After realizing that I was not like him, my father developed a new vision for my personality. He’s somewhat grudgingly accepted me having my moral code (though that is probably different from most people’s in some ways)…it’s the unshakeable confidence and rational and unemotional viewpoint (near-completely unemotional…despite apparently being less so than normal people already, it’s still too much in his eyes) he wishes to impart. And break the last shred of my trust in humanity. To be my best self in his view, all of it must be done, just like for my brother to be HIS best self he needs to avoid openly displaying his arrogance/contempt of everyone so often and resist all destructive urges.

My brother and I turning out as planned is a major (if not THE major) goal in his life. His social experiment.

So it’s rather difficult to tell how much of his behavior toward us is based on emotional affection as most people experience it and how much is based on his ego and desire to reach a goal of his which he can’t achieve without us. He cares in the sense that he’ll protect and help us and isn’t intentionally out to harm us, but I’m not sure how much of it is emotional.

But…look, psychopaths don’t really have the mushy stuff to give. And it would be ridiculous to hate or resent him for not doing something he’s neurologically incapable of.

“There is a writer on this site – Travis Vining – who writes about his sociopathic father who is in prison.”

I started looking at his writing. It WAS interesting…though I personally could never trust or be friends with someone who could turn in their own father, especially knowing they could/would get the death penalty. I guess his loyalty is to his ideals and not to individual people.

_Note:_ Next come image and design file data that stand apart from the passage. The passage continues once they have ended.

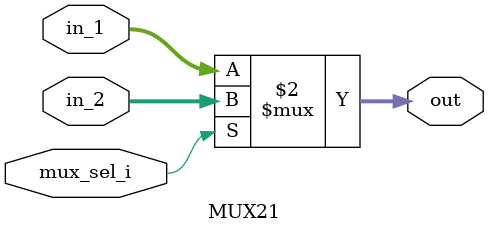
<source format=v>
module MUX21(mux_sel_i, in_1, in_2, out);
	input          mux_sel_i;
	input [31:0]   in_1;
	input [31:0]   in_2;
	output [31:0]  out;

	assign         out = (mux_sel_i==1'b0)?in_1:in_2;
endmodule
</source>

His perspective was still an interesting one to read about though. 🙂 Thanks for telling me. And I’ll definitely read the rest of his entries.

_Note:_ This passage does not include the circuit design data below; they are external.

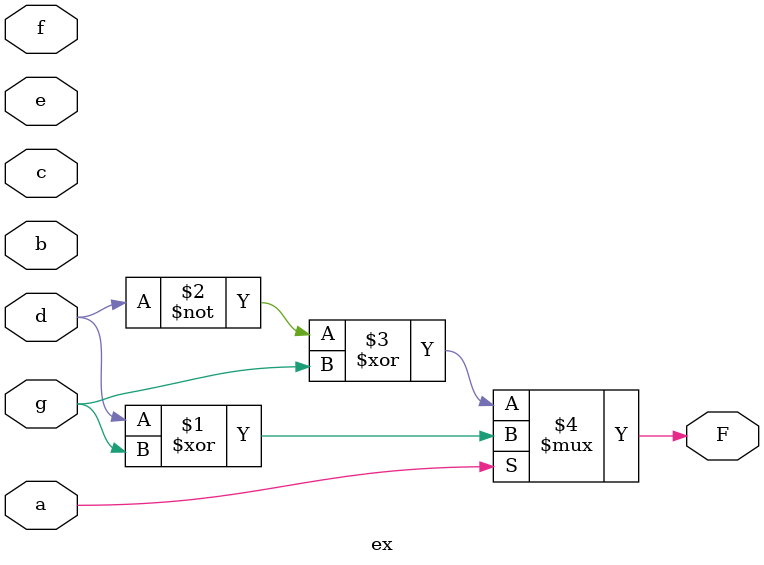
<source format=v>

module ex ( 
    a, b, c, d, e, f, g,
    F  );
  input  a, b, c, d, e, f, g;
  output F;
  assign F = a ? (d ^ g) : (~d ^ g);
endmodule



</source>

I’m sorry about your stepfather. And don’t worry, I’m not going to start spewing garbage about addiction or trauma bonds. You have the right to love and miss whoever you choose and not have to justify that to anyone.

…Aaand you probably see why I will near-definitely never be allowed to write my own blog posts on this site. 😀 (Which is too bad because I love to write.) My opinions aren’t quiiite in line with the official position of this website.

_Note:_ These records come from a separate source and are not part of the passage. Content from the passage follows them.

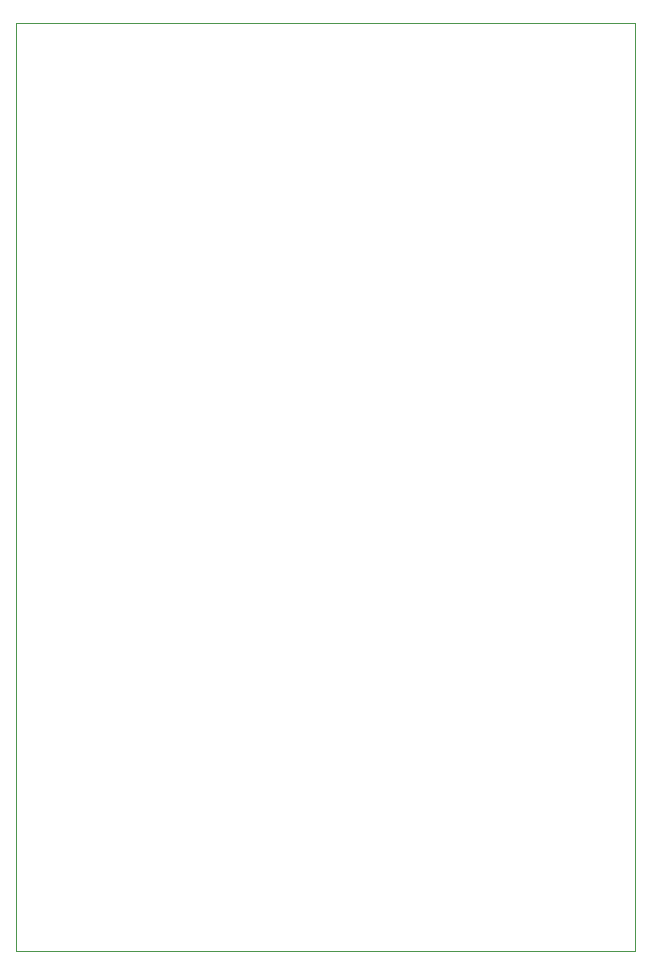
<source format=gbr>
%TF.GenerationSoftware,KiCad,Pcbnew,9.0.0*%
%TF.CreationDate,2025-04-07T20:23:24+05:30*%
%TF.ProjectId,arduino nano clone,61726475-696e-46f2-906e-616e6f20636c,rev?*%
%TF.SameCoordinates,Original*%
%TF.FileFunction,Profile,NP*%
%FSLAX46Y46*%
G04 Gerber Fmt 4.6, Leading zero omitted, Abs format (unit mm)*
G04 Created by KiCad (PCBNEW 9.0.0) date 2025-04-07 20:23:24*
%MOMM*%
%LPD*%
G01*
G04 APERTURE LIST*
%TA.AperFunction,Profile*%
%ADD10C,0.050000*%
%TD*%
G04 APERTURE END LIST*
D10*
X127484760Y-55920000D02*
X179924760Y-55920000D01*
X179924760Y-134540000D01*
X127484760Y-134540000D01*
X127484760Y-55920000D01*
M02*

</source>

Wow, that was fascinating to read about how you experience the world. 🙂 I can even sort-of relate. My reaction to things like the therapist looking at her watch or the friend not calling back for a week wouldn’t be much of an emotional one (like I wouldn’t get angry or sad), but my paranoia about people secretly disliking me would definitely surface.

I would begin to suspect that the therapist was bored by me and thought I was self-absorbed and pretentious. Which would make me MUCH less inclined to open up. If I was having a bad day, I might actually ask the therapist “Am I boring you?” But usually my thoughts remain safely in my head and unspoken.

I certainly wouldn’t say anything to the friend. I wouldn’t want to seem annoying and, of course, paranoid. But all that week, on and off, would be thoughts about that friend secretly disliking me the whole time we were (oh…I mean ARE) friends. Provoke that kind of reaction enough times and I won’t trust the person with literally anything beyond the surface level because I’ll think them a phony and a fake friend and a liar…albeit a phony and liar that I’ll have lunch or catch a movie with, mostly to get people off my back about having in-person friends.

And that’s great that you’re so happy and doing so well now. Bask, bask, in the joyful rewards of all your hard work on yourself! 🙂

  • This reply was modified 1 year, 1 month ago by  junebug.